We found that adults with back problems had higher rates of healthcare utilization and costs than propensity score-matched adults without back problems. Overall, adults with back problems had approximately 2 times the rate of cause-specific visits, 1.1 times the rate of all-cause physician visits, 1.1 times the rate of all-cause emergency department visits, and 1.2 times the healthcare costs than those without back problems. Compared with those without back problems, higher rates of all-cause hospitalizations were found among women with back problems. Incremental annual costs per person were also higher in adults with back problems than those without. The incremental annual cost was $395 (95% CI $281-$509) in women and $196 (95% CI $94-$300) in men. This corresponded to an annual burden (adjusted to 2018 CAD) of $531.6 million for women and $227.1 million for men within a single-payer health system, representing a substantial economic burden provincially. When extrapolated to the general adult population nationally in 2019,50,55 this corresponds to an annual burden of $1.36 billion CAD for women and $589 million for men in Canada, and an annual burden of $8.90 billion USD for women and $3.76 billion USD for men in the United States.
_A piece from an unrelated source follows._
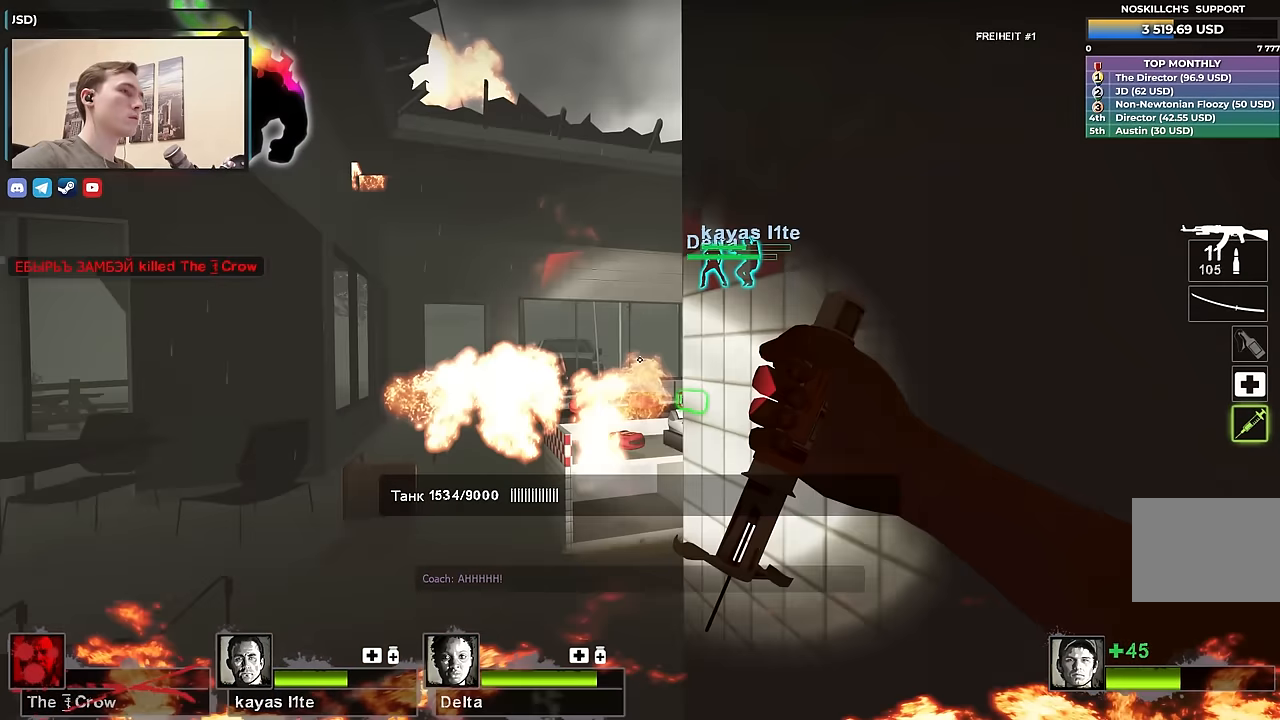
{"keys": ["w"], "events": [[167, "s", "up"], [200, "d", "down"], [300, "d", "up"], [300, "w", "down"]]}
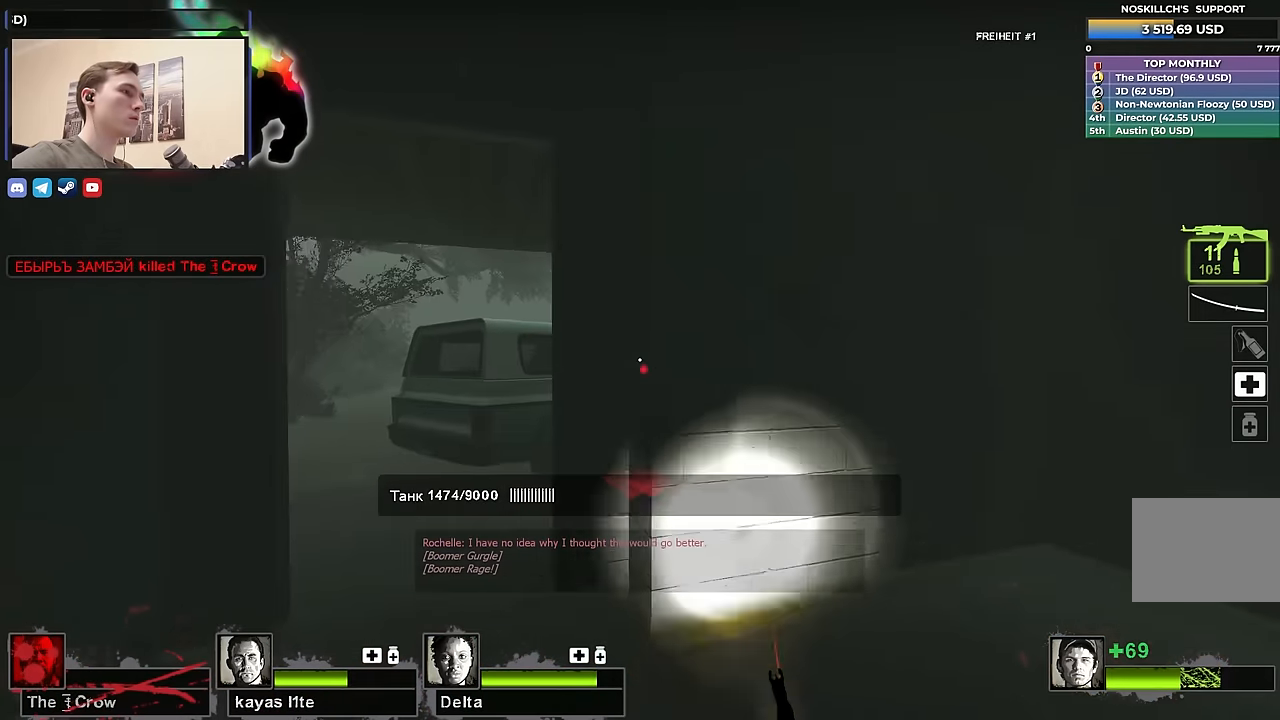
{"keys": ["w"], "events": [[34, "a", "down"], [134, "w", "up"], [184, "w", "down"], [217, "a", "up"], [367, "r", "down"], [500, "r", "up"]]}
Our findings build on previous findings on healthcare utilization and costs for back problems. Rampersaud et al.40 reported 1.6 million outpatient physician visits for spinal conditions among Ontario adults in 2013 to 2014. We reported an estimated 1 million cause-specific visits in Ontario in 2019, which suggests that back problems are responsible for a large proportion of spine care visits. The Economic Burden of Illnesses in Canada 2010 reported direct costs, which includes health expenditure and formal caregiving costs, for a range of illnesses.39 Based on this report, the costliest illnesses in Canada were diseases of the digestive system ($19.2 billion), injuries ($13.5 billion), diseases of the circulatory system ($13.1 billion), mental disorders ($10.5 billion), and musculoskeletal diseases ($6.8 billion).39 The conditions considered under the category of musculoskeletal diseases included hip and knee arthritis, rheumatoid arthritis, systemic connective tissue disorders, osteoporosis, and intervertebral and soft tissue disorders, of which back problems would be included. In light of this, our findings suggest that the economic burden of back problems contributes to a considerable proportion of annual costs for all musculoskeletal diseases in Canada. Our study also advances our knowledge of incremental annual costs for back problems because it is higher than previously estimated. Iron et al.31 reported an incremental physician cost of $96.25 for back pain among Ontario adults in 1994. Our incremental annual costs were $395 (95% CI $281-$509) in women and $196 (95% CI $94-$300) in men, which are higher when considering costs across all major sectors of healthcare spending for back problems.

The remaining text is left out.